**REQUIREMENT**:
Sort through the material below and copy each line with "using".
+--
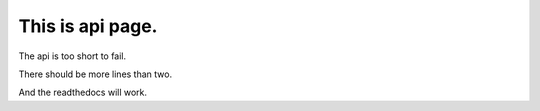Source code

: This is api page.
============================

The api is too short to fail.

There should be more lines than two.

And the readthedocs will work.
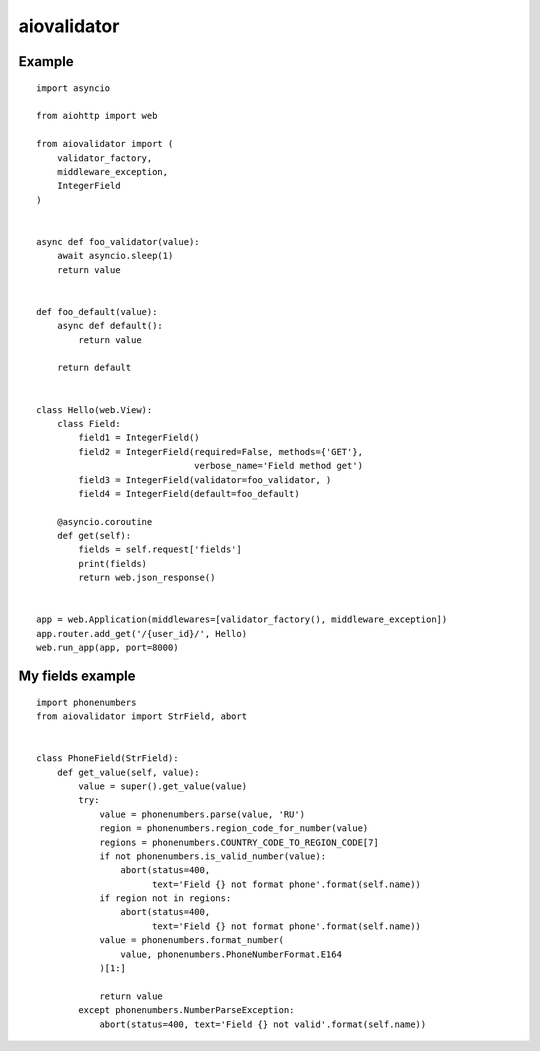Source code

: aiovalidator
============
.. image:: https://travis-ci.org/vir-mir/aiovalidator.svg?branch=master
    :target: https://travis-ci.org/vir-mir/aiovalidator
.. image:: https://codecov.io/gh/vir-mir/aiovalidator/branch/master/graph/badge.svg
    :target: https://codecov.io/gh/vir-mir/aiovalidator


Example
-------

::

    import asyncio

    from aiohttp import web

    from aiovalidator import (
        validator_factory,
        middleware_exception,
        IntegerField
    )


    async def foo_validator(value):
        await asyncio.sleep(1)
        return value


    def foo_default(value):
        async def default():
            return value

        return default


    class Hello(web.View):
        class Field:
            field1 = IntegerField()
            field2 = IntegerField(required=False, methods={'GET'},
                                  verbose_name='Field method get')
            field3 = IntegerField(validator=foo_validator, )
            field4 = IntegerField(default=foo_default)

        @asyncio.coroutine
        def get(self):
            fields = self.request['fields']
            print(fields)
            return web.json_response()


    app = web.Application(middlewares=[validator_factory(), middleware_exception])
    app.router.add_get('/{user_id}/', Hello)
    web.run_app(app, port=8000)


My fields example
-----------------

::

    import phonenumbers
    from aiovalidator import StrField, abort


    class PhoneField(StrField):
        def get_value(self, value):
            value = super().get_value(value)
            try:
                value = phonenumbers.parse(value, 'RU')
                region = phonenumbers.region_code_for_number(value)
                regions = phonenumbers.COUNTRY_CODE_TO_REGION_CODE[7]
                if not phonenumbers.is_valid_number(value):
                    abort(status=400,
                          text='Field {} not format phone'.format(self.name))
                if region not in regions:
                    abort(status=400,
                          text='Field {} not format phone'.format(self.name))
                value = phonenumbers.format_number(
                    value, phonenumbers.PhoneNumberFormat.E164
                )[1:]

                return value
            except phonenumbers.NumberParseException:
                abort(status=400, text='Field {} not valid'.format(self.name))
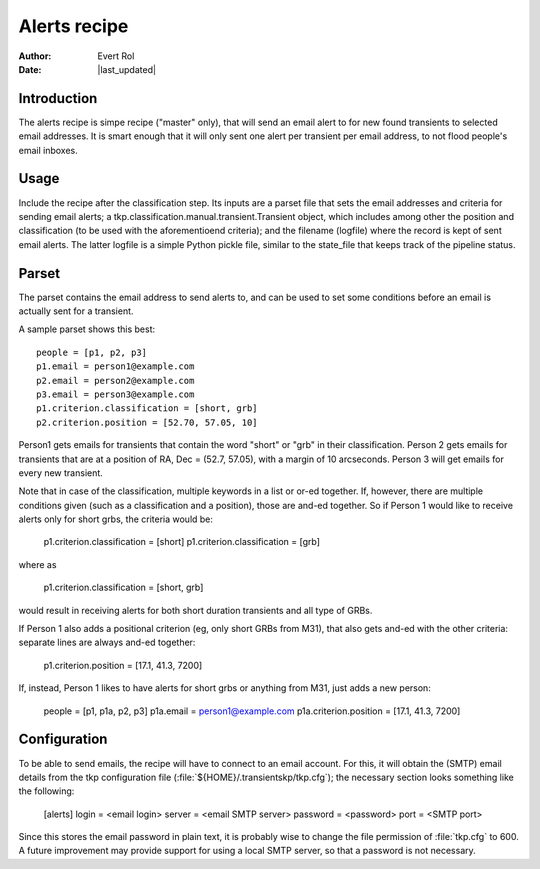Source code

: .. _alerts:

Alerts recipe
=============
.. |last_updated| last_updated::
:author: Evert Rol
:date: |last_updated|


Introduction
------------

The alerts recipe is simpe recipe ("master" only), that will send an
email alert to for new found transients to selected email
addresses. It is smart enough that it will only sent one alert per
transient per email address, to not flood people's email inboxes.


Usage
-----

Include the recipe after the classification step. Its inputs are a
parset file that sets the email addresses and criteria for sending
email alerts; a tkp.classification.manual.transient.Transient object,
which includes among other the position and classification (to be used
with the aforementioend criteria); and the filename (logfile) where
the record is kept of sent email alerts. The latter logfile is a
simple Python pickle file, similar to the state_file that keeps track
of the pipeline status.


Parset
------

The parset contains the email address to send alerts to, and can be
used to set some conditions before an email is actually sent for a
transient.

A sample parset shows this best::

    people = [p1, p2, p3]
    p1.email = person1@example.com
    p2.email = person2@example.com
    p3.email = person3@example.com
    p1.criterion.classification = [short, grb]
    p2.criterion.position = [52.70, 57.05, 10]


Person1 gets emails for transients that contain the word "short" or
"grb" in their classification. Person 2 gets emails for transients that are at
a position of RA, Dec = (52.7, 57.05), with a margin of 10 arcseconds. Person
3 will get emails for every new transient.

Note that in case of the classification, multiple keywords in a list or or-ed
together. If, however, there are multiple conditions given (such as
a classification and a position), those are and-ed together. So if Person
1 would like to receive alerts only for short grbs, the criteria would be:

    p1.criterion.classification = [short]
    p1.criterion.classification = [grb]

where as 

    p1.criterion.classification = [short, grb]

would result in receiving alerts for both short duration transients and all type
of GRBs.

If Person 1 also adds a positional criterion (eg, only short GRBs from M31),
that also gets and-ed with the other criteria: separate lines are always and-ed
together:

    p1.criterion.position = [17.1, 41.3, 7200]

If, instead, Person 1 likes to have alerts for short grbs or anything from M31,
just adds a new person:

    people = [p1, p1a, p2, p3]
    p1a.email = person1@example.com
    p1a.criterion.position = [17.1, 41.3, 7200]

Configuration
-------------

To be able to send emails, the recipe will have to connect to an email account.
For this, it will obtain the (SMTP) email details from the tkp configuration
file (:file:`${HOME}/.transientskp/tkp.cfg`); the necessary section looks
something like the following:

    [alerts]
    login = <email login>
    server = <email SMTP server>
    password = <password>
    port = <SMTP port>

Since this stores the email password in plain text, it is probably wise to
change the file permission of :file:`tkp.cfg` to 600. A future improvement may
provide support for using a local SMTP server, so that a password is not
necessary.
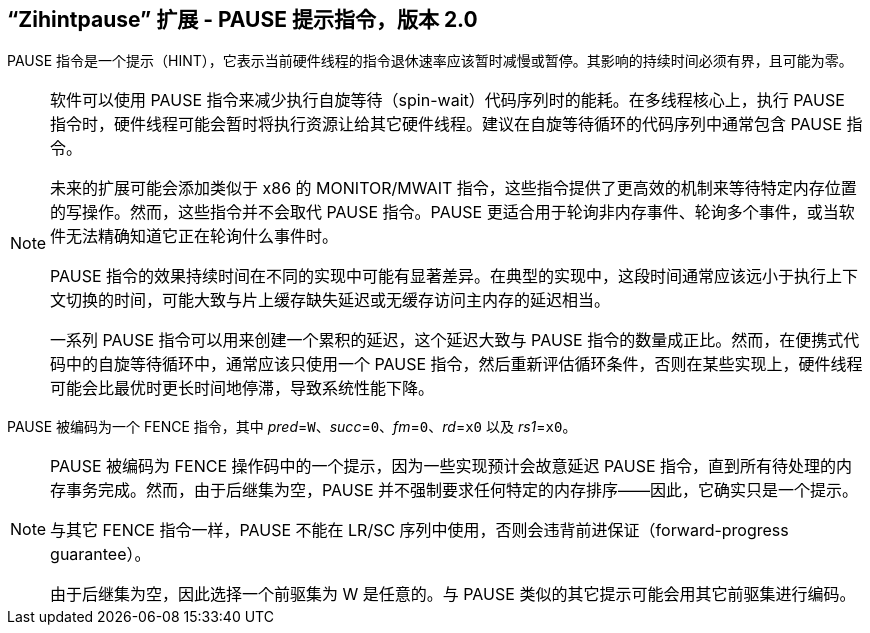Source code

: [[zihintpause]]
== “Zihintpause” 扩展 - PAUSE 提示指令，版本 2.0

PAUSE 指令是一个提示（HINT），它表示当前硬件线程的指令退休速率应该暂时减慢或暂停。其影响的持续时间必须有界，且可能为零。
(((PAUSE, HINT)))
(((HINT, PAUSE)))

[NOTE]
====
软件可以使用 PAUSE 指令来减少执行自旋等待（spin-wait）代码序列时的能耗。在多线程核心上，执行 PAUSE 指令时，硬件线程可能会暂时将执行资源让给其它硬件线程。建议在自旋等待循环的代码序列中通常包含 PAUSE 指令。
(((PAUSE, energy consumption)))

未来的扩展可能会添加类似于 x86 的 MONITOR/MWAIT 指令，这些指令提供了更高效的机制来等待特定内存位置的写操作。然而，这些指令并不会取代 PAUSE 指令。PAUSE 更适合用于轮询非内存事件、轮询多个事件，或当软件无法精确知道它正在轮询什么事件时。

PAUSE 指令的效果持续时间在不同的实现中可能有显著差异。在典型的实现中，这段时间通常应该远小于执行上下文切换的时间，可能大致与片上缓存缺失延迟或无缓存访问主内存的延迟相当。
(((PAUSE, duration)))

一系列 PAUSE 指令可以用来创建一个累积的延迟，这个延迟大致与 PAUSE 指令的数量成正比。然而，在便携式代码中的自旋等待循环中，通常应该只使用一个 PAUSE 指令，然后重新评估循环条件，否则在某些实现上，硬件线程可能会比最优时更长时间地停滞，导致系统性能下降。
====

PAUSE 被编码为一个 FENCE 指令，其中 _pred_=`W`、_succ_=`0`、_fm_=`0`、_rd_=`x0` 以及 _rs1_=`x0`。

//include::images/wavedrom/zihintpause-hint.adoc[]
//[zihintpause-hint]
//.Zihintpause fence instructions

[NOTE]
====
PAUSE 被编码为 FENCE 操作码中的一个提示，因为一些实现预计会故意延迟 PAUSE 指令，直到所有待处理的内存事务完成。然而，由于后继集为空，PAUSE 并不强制要求任何特定的内存排序——因此，它确实只是一个提示。
(((PAUSE, encoding)))

与其它 FENCE 指令一样，PAUSE 不能在 LR/SC 序列中使用，否则会违背前进保证（forward-progress guarantee）。
(((PAUSE, LR/RC sequences)))

由于后继集为空，因此选择一个前驱集为 W 是任意的。与 PAUSE 类似的其它提示可能会用其它前驱集进行编码。
====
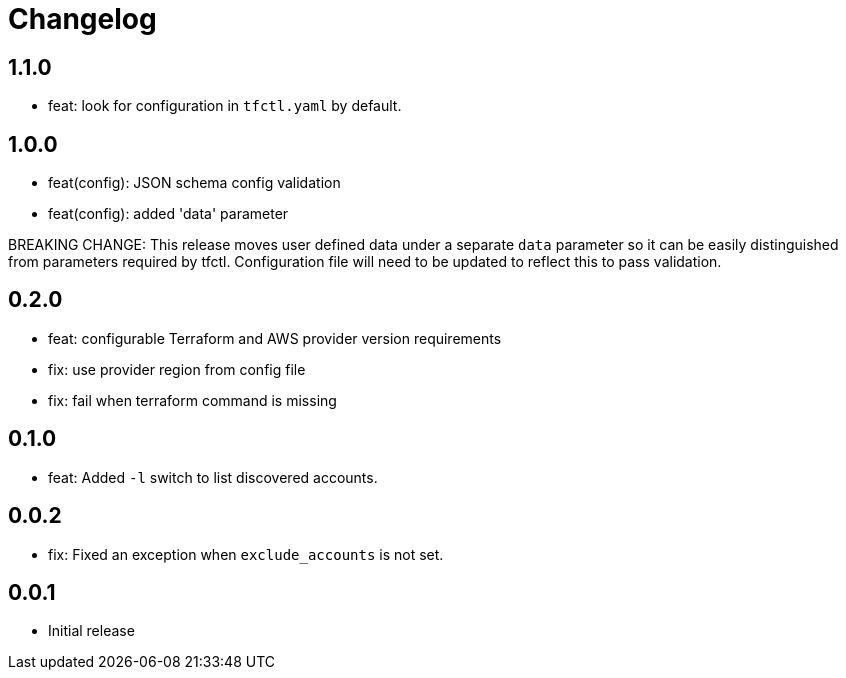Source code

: = Changelog

== 1.1.0

* feat: look for configuration in `tfctl.yaml` by default.

== 1.0.0

* feat(config): JSON schema config validation
* feat(config): added 'data' parameter

BREAKING CHANGE: This release moves user defined data under a separate `data`
parameter so it can be easily distinguished from parameters required by tfctl.
Configuration file will need to be updated to reflect this to pass validation.


== 0.2.0

* feat: configurable Terraform and AWS provider version requirements
* fix: use provider region from config file
* fix: fail when terraform command is missing

== 0.1.0

* feat: Added `-l` switch to list discovered accounts.

== 0.0.2

* fix: Fixed an exception when `exclude_accounts` is not set.

== 0.0.1

* Initial release
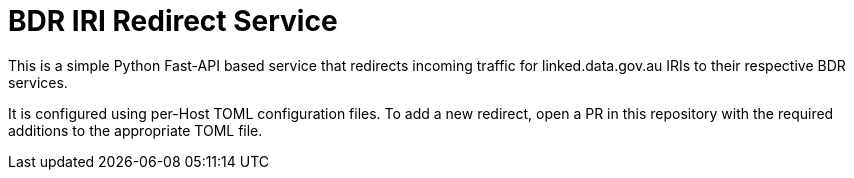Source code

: = BDR IRI Redirect Service

This is a simple Python Fast-API based service that redirects incoming traffic for linked.data.gov.au IRIs to their
respective BDR services.

It is configured using per-Host TOML configuration files.
To add a new redirect, open a PR in this repository with the required additions to the appropriate TOML file.

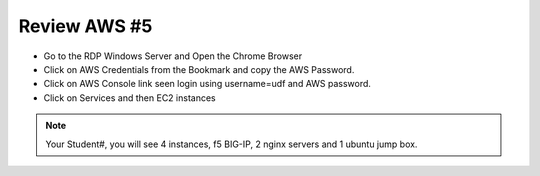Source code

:Review AWS  #5
================================
- Go to the RDP Windows Server and Open the Chrome Browser 
- Click on AWS Credentials from the Bookmark and copy the AWS Password.
- Click on AWS Console link seen login using username=udf and AWS password.
- Click on Services and then EC2 instances 

.. image:: ./images/awsconsole.png 

.. note:: Your Student#, you will see 4 instances, f5 BIG-IP, 2 nginx servers and 1 ubuntu jump box.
+--
**RESULT**:
provide support for using a local SMTP server, so that a password is not
It is configured using per-Host TOML configuration files.
- Click on AWS Console link seen login using username=udf and AWS password.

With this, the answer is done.